Passage à l'Euro des systèmes d'information : obligations fiscales de conserver les données d'origine et celles liées à l'Euro

A un an du basculement à l'Euro, le sujet est loin de préoccuper les entreprises et les juristes, à l'exception des secteurs bancaires, financiers et industriels. Deux ans auparavant, à la même époque, Jean-Laurent Santoni pour le Cigref (le Club informatique des grandes entreprises françaises), d'un côté, et Frédérique Dupuis Toubol et son équipe d'avocats, de l'autre, ouvraient le débat avec deux études de fond destinées à décrypter et anticiper les conséquences juridiques de la catastrophe annoncée du passage à l'an 2000 des systèmes d'information. On connaît aujourd'hui la fin de l'histoire : à part quelques cas isolés, le changement de siècle s'est déroulé sans heurt.

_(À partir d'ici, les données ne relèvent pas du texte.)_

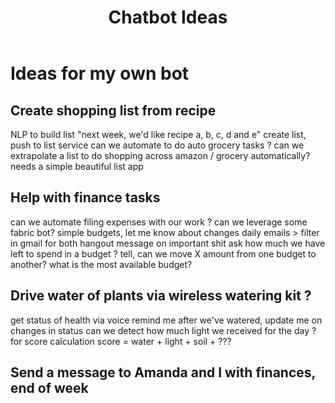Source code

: :PROPERTIES:
:ID:       9ec4905d-4460-4a44-88e1-ffe4809b6417
:TYPE:   RESOURCE
:END:
#+title: Chatbot Ideas

* Ideas for my own bot

** Create shopping list from recipe
NLP to build list
    "next week, we'd like recipe a, b, c, d and e"
    create list, push to list service
    can we automate to do auto grocery tasks ?
    can we extrapolate a list to do shopping across
    amazon / grocery automatically?
    needs a simple beautiful list app

** Help with finance tasks
    can we automate filing expenses with our work ?
    can we leverage some fabric bot?
    simple budgets, let me know about changes
        daily emails > filter in gmail for both
        hangout message on important shit
    ask how much we have left to spend in a budget ?
    tell, can we move X amount from one budget to another?
    what is the most available budget?

** Drive water of plants via wireless watering kit ?
    get status of health via voice
    remind me after we've watered, update me on changes in status
    can we detect how much light we received for the day ?
        for score calculation
        score = water + light + soil + ???

** Send a message to Amanda and I with finances, end of week
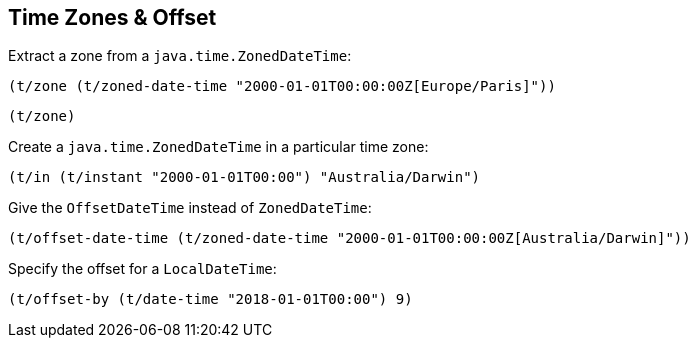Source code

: == Time Zones & Offset

Extract a zone from a `java.time.ZonedDateTime`:
====
[source.code,clojure]
----
(t/zone (t/zoned-date-time "2000-01-01T00:00:00Z[Europe/Paris]"))
----

[source.code,clojure]
----
(t/zone)
----

====

Create a `java.time.ZonedDateTime` in a particular time zone:

====
[source.code,clojure]
----
(t/in (t/instant "2000-01-01T00:00") "Australia/Darwin")
----
====

Give the `OffsetDateTime` instead of `ZonedDateTime`:

====
[source.code,clojure]
----
(t/offset-date-time (t/zoned-date-time "2000-01-01T00:00:00Z[Australia/Darwin]"))
----
====

Specify the offset for a `LocalDateTime`:
====
[source.code,clojure]
----
(t/offset-by (t/date-time "2018-01-01T00:00") 9)
----
====
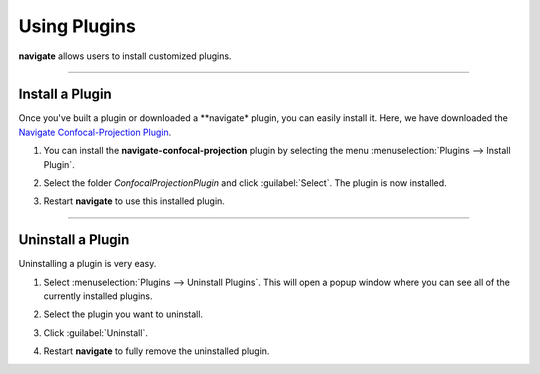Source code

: =============
Using Plugins
=============

**navigate** allows users to install customized plugins.

-----------

Install a Plugin
----------------

Once you've built a plugin or downloaded a **navigate* plugin, you can easily install it.
Here, we have downloaded the `Navigate Confocal-Projection Plugin <https://github.com/TheDeanLab/navigate-confocal-projection>`_.

#. You can install the **navigate-confocal-projection** plugin by selecting the menu
   :menuselection:`Plugins --> Install Plugin`.


   .. image:: images/plugin_1.png


#. Select the folder `ConfocalProjectionPlugin` and click :guilabel:`Select`.
   The plugin is now installed.


   .. image:: images/plugin_2.png

   .. image:: images/plugin_3.png
      

#. Restart **navigate** to use this installed plugin.


-----------

Uninstall a Plugin
------------------

Uninstalling a plugin is very easy.

#. Select :menuselection:`Plugins --> Uninstall Plugins`. This will open a
   popup window where you can see all of the currently installed plugins.

   .. image:: images/plugin_4.png

   
#. Select the plugin you want to uninstall.

   .. image:: images/plugin_5.png


#. Click :guilabel:`Uninstall`.

   .. image:: images/plugin_6.png


#. Restart **navigate** to fully remove the uninstalled plugin.

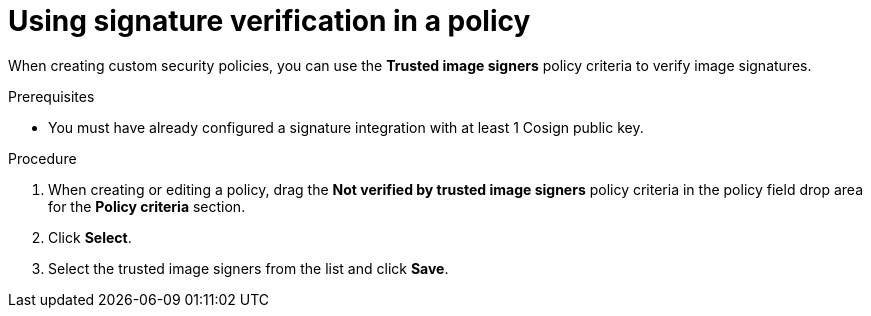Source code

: // Module included in the following assemblies:
//
// * operating/verify-image-signatures.adoc
:_module-type: PROCEDURE
[id="use-signature-verification_{context}"]
= Using signature verification in a policy

When creating custom security policies, you can use the *Trusted image signers* policy criteria to verify image signatures.

.Prerequisites

* You must have already configured a signature integration with at least 1 Cosign public key.

.Procedure

. When creating or editing a policy, drag the *Not verified by trusted image signers* policy criteria in the policy field drop area for the *Policy criteria* section.
. Click *Select*.
. Select the trusted image signers from the list and click *Save*.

  • Fatalisme des utilisateurs face aux SSII

Aujourd'hui la même problématique se repose avec le passage à l'Euro. Qui doit payer la mise à niveau des systèmes ? Qui sera responsable en cas de défaillance lors du basculement à l'Euro ? "Les utilisateurs ont été échaudés par les quelques décisions rendues en leur défaveur sur le passage à l'an 2000. Ils restent donc dans une logique fataliste", remarque Stéphane Lemarchand, avocat au cabinet Bird & Bird, qui commence à voir surgir des cas de précontentieux. Il semble, en effet, que les clients des éditeurs de progiciels et des SSII aient tendance à payer les services et les versions compatibles sans se demander si c'est justifié ou si leurs contrats de maintenance couvrent ce changement prévu. Du côté des fournisseurs également, "on remarque un manque de motivation pour cette migration, amplifiée par le sentiment que les SSII avaient exagéré le phénomène pour rechercher des profits", constate Guy Préaux de chez VBS.
En dehors de la question de la responsabilité des fournisseurs, surgit une spécificité liée aux comptabilités informatisés. La loi du 2 juillet 1998 a autorisé la tenue des documents comptables en euros depuis le 1er janvier 1999. Or la loi de finances pour 1990 (voir Exp. n° 126, p. 88) impose aux entreprises de conserver toutes les données et tous les traitements afin de permettre une bonne lisibilité des comptabilités informatisées. Même si le passage à l'Euro n'entraîne pas d'obligations nouvelles, les entreprises doivent néanmoins garder les modifications de programmes liées au passage à l'Euro, ainsi que les données d'origine. Comme le rappelle l'administration fiscale, "l'administration doit être à même d'accéder à des fichiers historiques en dépit d'une modification des programmes informatiques. Au stade de la prise de connaissance du système d'information et du niveau de documentation de l'entité vérifiée, le service pourra utilement demander à consulter tous les éléments des dossiers (études, appels d'offres, contrats, documents, etc.) relatifs au traitement du passage à l'Euro".
Par conséquent, une double conservation des comptabilités informatisées, dans les deux devises, s'avère indispensable. Cela implique qu'en plus de la version Euro des applications informatiques, celle en francs doit également être disponible ainsi que le code source, exigible par le vérificateur des impôts. L'entreprise doit donc se préoccuper de savoir si son fournisseur conservera les sources d'un logiciel qu'elle ne distribue plus. Rappelons que le non respect des obligations fiscales inscrites dans la loi de finances pour 1990 peut entraîner une sanction très lourde, la taxation d'office.